Finally we conclude our business with the Hesse novel.  It is quite short -- really a novella rather than a novel. So we do it no harm with this 'mere' three posts.

In the second of these posts we discussed Emil Sinclair's relationship with Pistorius. I'll move on here, as Sinclair did. 

In time, Sinclair learns Pistorius' limitations.  Pistorius deserves credit for understanding that the existing religions are inadequate, he fancies himself the priest of a new one but ... his mind and conversation keeps moving backward, not forward, so he is incapable of effectively being the harbinger of something new. 

"He knew too much of Egypt, of India, of Mithras, of Abraxas. His love was attached to ideas with which the world was already familiar."

They have a falling out.  Sinclair grows tired of Pistorius' "piecing together ... of religious forms which had been handed down." He tells Pistorius as much, and the two men part. 

Sinclair is now 18, it is perhaps 1913 and his family has him matriculate in a university. He moves to a new town for this purpose. But the new town is not far from that in which he grew up, and he spends his holidays back there, looking for Demian and indeed (due to a subplot I have omitted) for Demian's mother.

• Instructions:
1. In the passage about Sinclair, how old is he when his family has him enroll in a university?
2. Copy from the passage about Sinclair the part that opens with the words containing "Finally we conclude" and closes with "of something new.".
3. Pick up the passage about Sinclair after its final sentence and keep writing.

• Material shown:
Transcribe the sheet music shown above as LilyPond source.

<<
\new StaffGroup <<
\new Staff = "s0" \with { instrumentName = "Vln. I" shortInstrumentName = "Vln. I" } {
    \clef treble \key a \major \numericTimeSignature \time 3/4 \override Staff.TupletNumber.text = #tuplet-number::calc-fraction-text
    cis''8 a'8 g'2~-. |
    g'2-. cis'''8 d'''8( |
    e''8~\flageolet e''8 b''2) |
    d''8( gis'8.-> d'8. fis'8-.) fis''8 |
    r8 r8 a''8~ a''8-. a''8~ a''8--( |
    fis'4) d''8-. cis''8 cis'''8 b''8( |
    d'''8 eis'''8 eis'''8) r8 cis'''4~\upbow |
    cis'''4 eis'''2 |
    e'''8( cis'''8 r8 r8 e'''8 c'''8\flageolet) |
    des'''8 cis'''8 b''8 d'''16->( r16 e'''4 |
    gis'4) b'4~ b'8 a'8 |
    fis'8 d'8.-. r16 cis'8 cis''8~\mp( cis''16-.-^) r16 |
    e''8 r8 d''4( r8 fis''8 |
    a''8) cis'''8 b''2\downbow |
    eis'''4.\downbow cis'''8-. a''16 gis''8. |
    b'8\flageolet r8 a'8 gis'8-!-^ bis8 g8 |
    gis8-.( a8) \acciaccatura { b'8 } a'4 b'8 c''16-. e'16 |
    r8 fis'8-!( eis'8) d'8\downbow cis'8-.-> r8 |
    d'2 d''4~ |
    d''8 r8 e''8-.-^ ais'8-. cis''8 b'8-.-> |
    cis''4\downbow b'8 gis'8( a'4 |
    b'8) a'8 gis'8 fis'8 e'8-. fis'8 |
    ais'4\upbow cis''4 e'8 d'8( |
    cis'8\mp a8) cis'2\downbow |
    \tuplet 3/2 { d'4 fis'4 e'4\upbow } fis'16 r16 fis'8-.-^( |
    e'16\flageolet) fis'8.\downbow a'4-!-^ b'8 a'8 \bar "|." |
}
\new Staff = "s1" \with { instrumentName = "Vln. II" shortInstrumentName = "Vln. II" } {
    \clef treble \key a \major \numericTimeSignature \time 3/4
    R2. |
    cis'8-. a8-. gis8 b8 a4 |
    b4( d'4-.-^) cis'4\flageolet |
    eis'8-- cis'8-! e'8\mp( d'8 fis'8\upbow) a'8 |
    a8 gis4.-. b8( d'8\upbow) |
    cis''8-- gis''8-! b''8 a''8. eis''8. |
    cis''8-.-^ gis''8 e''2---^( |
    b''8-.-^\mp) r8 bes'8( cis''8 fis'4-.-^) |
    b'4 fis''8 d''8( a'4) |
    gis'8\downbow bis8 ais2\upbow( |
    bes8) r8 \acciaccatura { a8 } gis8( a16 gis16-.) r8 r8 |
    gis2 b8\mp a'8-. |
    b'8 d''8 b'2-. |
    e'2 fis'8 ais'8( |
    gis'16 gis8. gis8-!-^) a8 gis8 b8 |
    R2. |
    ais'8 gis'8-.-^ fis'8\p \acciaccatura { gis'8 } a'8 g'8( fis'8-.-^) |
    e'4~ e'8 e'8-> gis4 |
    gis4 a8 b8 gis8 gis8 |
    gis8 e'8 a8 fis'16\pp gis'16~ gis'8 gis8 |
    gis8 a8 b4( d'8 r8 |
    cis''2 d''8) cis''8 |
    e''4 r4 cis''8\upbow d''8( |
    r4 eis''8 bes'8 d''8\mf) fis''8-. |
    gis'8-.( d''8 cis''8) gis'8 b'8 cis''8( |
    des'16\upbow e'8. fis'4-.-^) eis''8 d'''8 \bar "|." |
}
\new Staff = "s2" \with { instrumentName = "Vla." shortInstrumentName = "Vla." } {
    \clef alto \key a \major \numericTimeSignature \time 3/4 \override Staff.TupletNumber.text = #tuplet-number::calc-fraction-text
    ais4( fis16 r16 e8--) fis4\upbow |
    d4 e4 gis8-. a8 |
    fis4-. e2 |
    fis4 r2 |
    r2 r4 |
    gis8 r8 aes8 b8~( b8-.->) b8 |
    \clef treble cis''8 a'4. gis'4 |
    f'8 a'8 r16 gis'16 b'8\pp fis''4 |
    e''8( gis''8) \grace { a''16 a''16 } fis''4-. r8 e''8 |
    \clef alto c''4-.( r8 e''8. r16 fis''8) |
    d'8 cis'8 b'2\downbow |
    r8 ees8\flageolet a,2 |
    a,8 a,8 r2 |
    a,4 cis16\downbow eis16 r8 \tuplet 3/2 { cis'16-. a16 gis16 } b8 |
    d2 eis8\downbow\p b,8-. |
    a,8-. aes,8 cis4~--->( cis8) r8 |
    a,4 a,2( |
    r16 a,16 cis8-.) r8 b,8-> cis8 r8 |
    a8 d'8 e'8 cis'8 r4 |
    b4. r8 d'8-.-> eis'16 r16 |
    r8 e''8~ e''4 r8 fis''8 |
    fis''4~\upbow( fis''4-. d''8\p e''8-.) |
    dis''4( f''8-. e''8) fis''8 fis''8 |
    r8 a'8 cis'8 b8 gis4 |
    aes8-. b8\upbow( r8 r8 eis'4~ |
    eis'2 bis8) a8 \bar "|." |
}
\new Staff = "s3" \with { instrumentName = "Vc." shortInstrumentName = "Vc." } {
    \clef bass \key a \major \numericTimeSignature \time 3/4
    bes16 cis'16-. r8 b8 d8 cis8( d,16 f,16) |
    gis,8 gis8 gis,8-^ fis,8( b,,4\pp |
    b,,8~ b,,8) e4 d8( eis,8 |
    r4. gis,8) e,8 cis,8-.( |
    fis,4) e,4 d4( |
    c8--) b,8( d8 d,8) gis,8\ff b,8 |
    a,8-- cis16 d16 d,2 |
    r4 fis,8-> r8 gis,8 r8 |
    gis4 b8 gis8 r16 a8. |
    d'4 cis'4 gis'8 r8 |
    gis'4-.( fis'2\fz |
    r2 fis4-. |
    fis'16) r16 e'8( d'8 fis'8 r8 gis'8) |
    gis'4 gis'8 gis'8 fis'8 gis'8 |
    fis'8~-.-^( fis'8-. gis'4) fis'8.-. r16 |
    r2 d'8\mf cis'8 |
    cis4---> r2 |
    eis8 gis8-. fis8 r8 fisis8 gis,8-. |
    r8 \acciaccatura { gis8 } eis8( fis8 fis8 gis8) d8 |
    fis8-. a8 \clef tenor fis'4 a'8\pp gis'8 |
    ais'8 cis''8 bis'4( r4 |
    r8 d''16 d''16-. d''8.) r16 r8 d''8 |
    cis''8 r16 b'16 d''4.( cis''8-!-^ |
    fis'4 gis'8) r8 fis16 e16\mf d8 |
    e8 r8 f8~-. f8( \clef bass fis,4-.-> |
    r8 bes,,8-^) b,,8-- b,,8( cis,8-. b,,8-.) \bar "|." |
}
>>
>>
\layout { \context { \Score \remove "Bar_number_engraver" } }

• Outputs in order:
1. He is 18.

2.
Finally we conclude our business with the Hesse novel.  It is quite short -- really a novella rather than a novel. So we do it no harm with this 'mere' three posts.

In the second of these posts we discussed Emil Sinclair's relationship with Pistorius. I'll move on here, as Sinclair did. 

In time, Sinclair learns Pistorius' limitations.  Pistorius deserves credit for understanding that the existing religions are inadequate, he fancies himself the priest of a new one but ... his mind and conversation keeps moving backward, not forward, so he is incapable of effectively being the harbinger of something new.

3.
He finds them both of course, and they seem now to be the center of a benevolent cult, doing what Pistorius couldn't. I will spare you the particulars. 

Demian spends much time with this cult quite blissfully, although with the growing understanding that Europe as it exists and has existed throughout his life cannot stand much longer. The group around Demian (unlabelled, but we might fittingly call them gnostics) hope to be among the survivors who can spread their new spirituality in whatever world emerges from the coming cataclysm. 

The cataclysm, of course, does come. Demian personally brings to Sinclair the news that Germany and Russia are mobilizing for war with one another, and both understand that this will be how their world ends. 

The final scene shows us the two young men, now German soldiers, in a military hospital. Demian knows that he is dying of his wounds and that Sinclair will survive his.  Final words are exchanged, and the gist is that Sinclair will survive the war and carry on...presumably taking his gnostic spirituality and understanding with him.